## Exercise details
Copy verbatim the span of the Lyon travel passage below, from "We spend the" up to and including "to take photos.".

=== Source passage ===

It's a short walk to the train station from our apartment. Its location borders both old and new Chamonix and although the rooms are small, I have no complaints about it except maybe a tree that blocks an almost perfect view of Mont Blanc. A full train. Somehow we slither into seats together. We stop at St Gervais for a few minutes to change trains, luckily it's the same platform, as our backpacks seem to be heavier. Another 'milk train' stopping all stations, before Annecy appears through the rain. We have almost two hours to kill here and eat our lunch on a platform seat. We find our train about half an hour before it departs but it is already full, this time with boy scouts and girl guides. It must be the end of the French school holidays because there are children everywhere. We climb the stairs to the upper carriage and have wonderful views of fields of maize, and sunflowers whose heads are bowed with the weight of their maturing seeds.
There are no services on board the trains, so I'm glad we brought at least water with us.

Gare de Lyon Part-Dieu is about two kilometres from our hotel, the Mercure Beaux Arts, which is in the centre of the old city. Our taxi driver rushes there, zigzagging between cars and buses, making me cling to the seat edge for support. What a surprise, our privilege room is enormous (for a Mercure hotel) and well worth $160/night (but meals aren't included).

 We spend the evening wandering through the old quarter of Lyon, a mass of tiny streets crammed with restaurants. We choose one at random because it has a French menu (many don't). Named The Winch, it doesn't sound French but the food is beyond delicious - we both have duck with fresh cranberries, followed by real crème brulee. Fixed menu for EUR26pp for three courses. I eat so quickly I forget to take photos.

=== Provided material ===

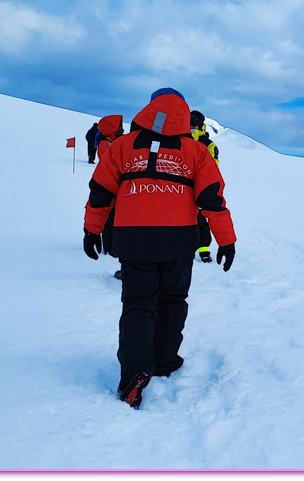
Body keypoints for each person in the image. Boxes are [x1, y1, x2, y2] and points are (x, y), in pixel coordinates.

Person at [82, 88, 237, 409]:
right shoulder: (196, 152)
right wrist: (226, 240)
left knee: (138, 304)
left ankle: (134, 372)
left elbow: (100, 192)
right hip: (179, 240)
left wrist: (91, 230)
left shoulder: (122, 146)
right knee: (173, 300)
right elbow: (212, 199)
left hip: (132, 239)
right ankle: (164, 360)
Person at [94, 115, 125, 276]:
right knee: (110, 217)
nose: (122, 129)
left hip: (114, 187)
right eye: (119, 127)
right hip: (111, 187)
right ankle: (110, 247)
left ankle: (112, 245)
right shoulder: (107, 144)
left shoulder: (110, 143)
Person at [189, 110, 220, 263]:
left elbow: (213, 168)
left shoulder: (208, 145)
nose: (192, 125)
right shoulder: (178, 140)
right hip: (180, 190)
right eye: (190, 121)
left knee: (201, 221)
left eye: (195, 122)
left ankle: (204, 250)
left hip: (199, 188)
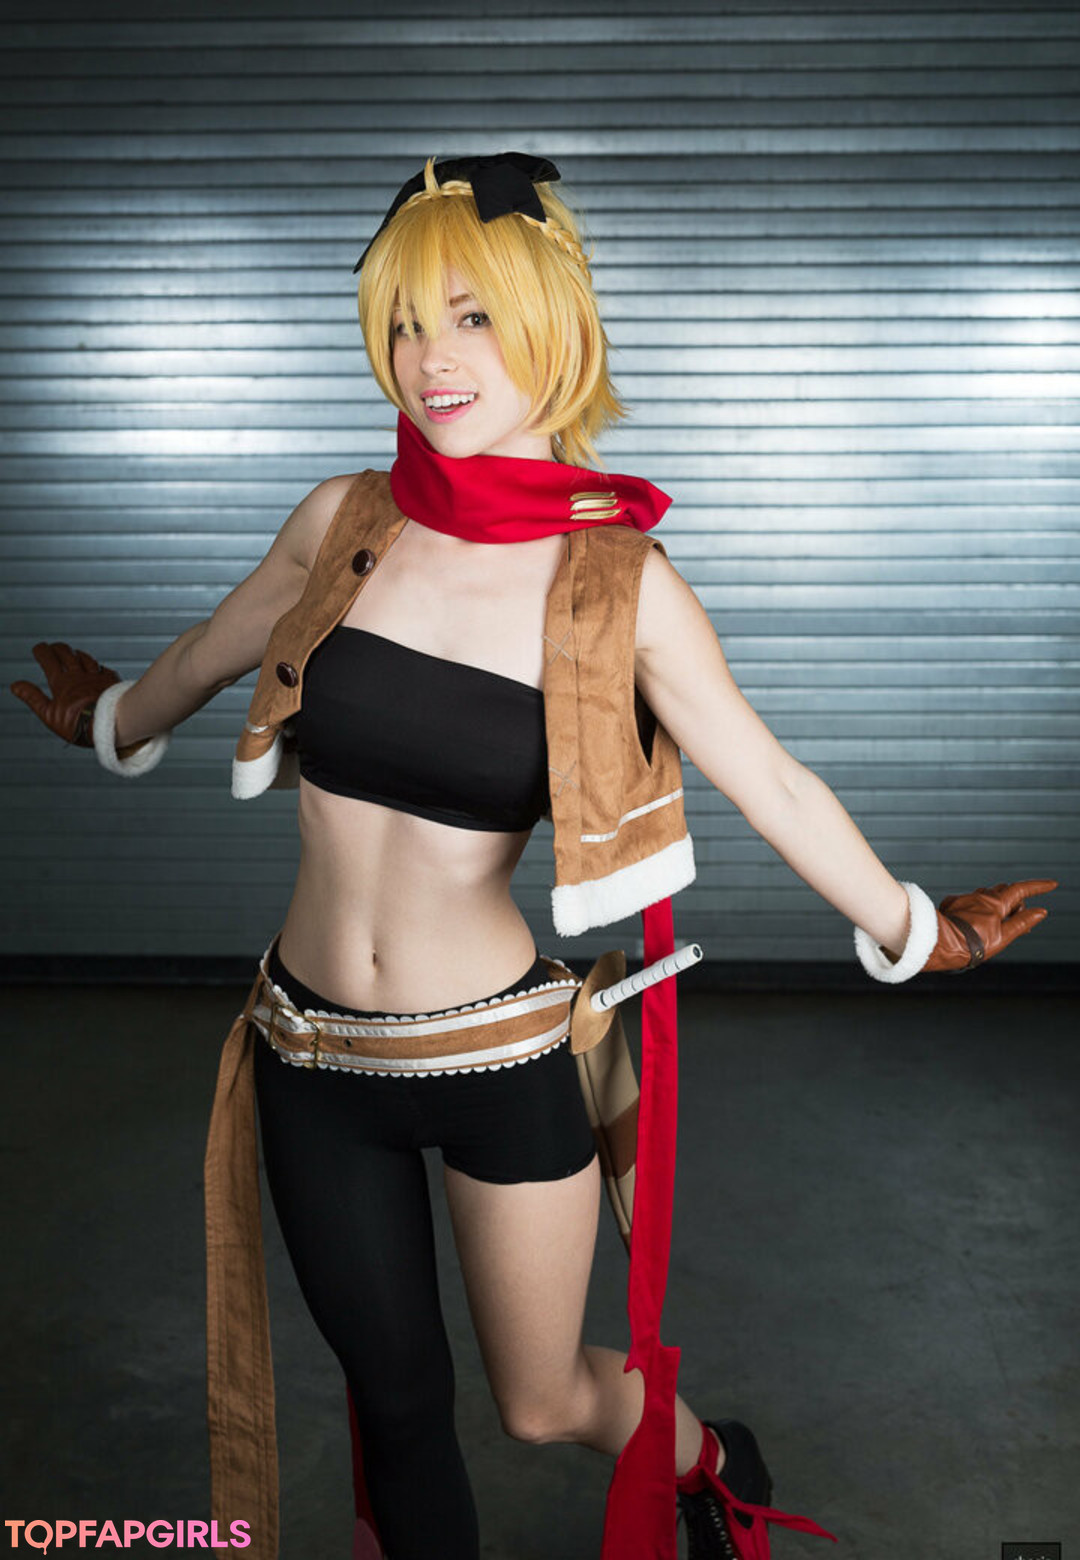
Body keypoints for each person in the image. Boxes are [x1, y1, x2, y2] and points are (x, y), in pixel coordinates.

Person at [10, 152, 1056, 1560]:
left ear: (554, 326)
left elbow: (770, 779)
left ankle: (713, 1462)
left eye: (472, 317)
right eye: (403, 323)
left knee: (543, 1401)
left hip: (498, 1057)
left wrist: (921, 929)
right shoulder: (344, 522)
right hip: (308, 1053)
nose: (429, 360)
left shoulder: (617, 582)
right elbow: (212, 649)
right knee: (394, 1408)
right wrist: (111, 720)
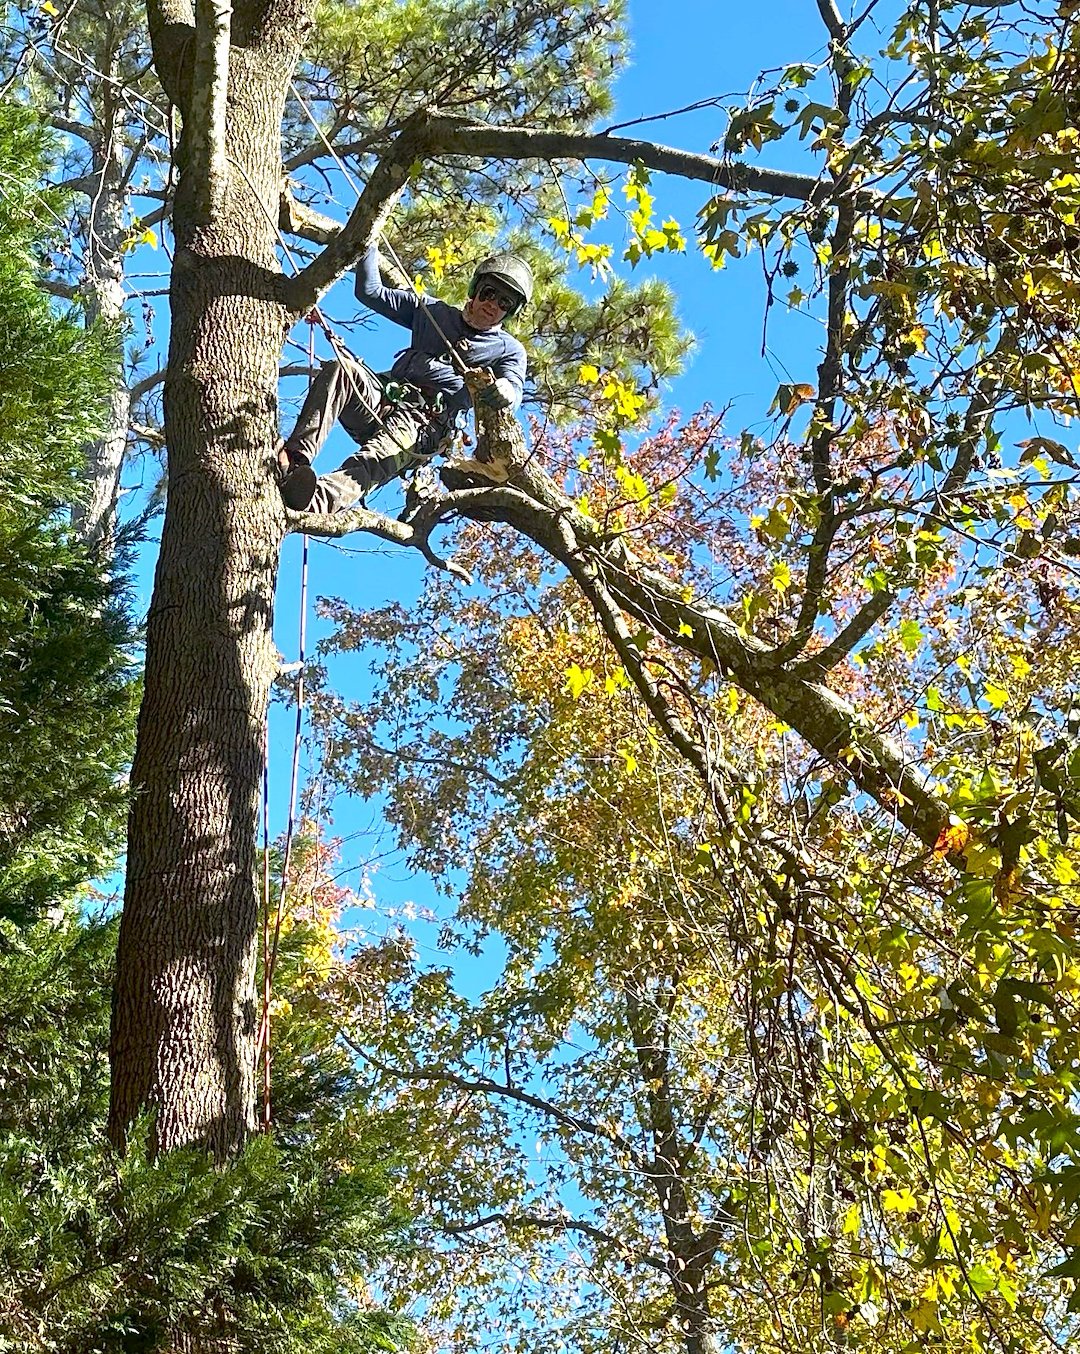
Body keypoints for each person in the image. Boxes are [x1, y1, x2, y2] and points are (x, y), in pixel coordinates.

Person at [278, 245, 533, 513]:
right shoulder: (432, 311)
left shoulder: (509, 349)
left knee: (372, 460)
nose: (493, 304)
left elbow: (513, 391)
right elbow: (371, 292)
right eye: (489, 293)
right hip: (383, 399)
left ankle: (312, 502)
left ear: (510, 311)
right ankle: (295, 461)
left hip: (423, 424)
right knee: (342, 370)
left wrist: (506, 391)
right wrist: (368, 244)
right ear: (475, 289)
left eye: (505, 302)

===

## Reply
We spend the evening wandering through the old quarter of Lyon, a mass of tiny streets crammed with restaurants. We choose one at random because it has a French menu (many don't). Named The Winch, it doesn't sound French but the food is beyond delicious - we both have duck with fresh cranberries, followed by real crème brulee. Fixed menu for EUR26pp for three courses. I eat so quickly I forget to take photos.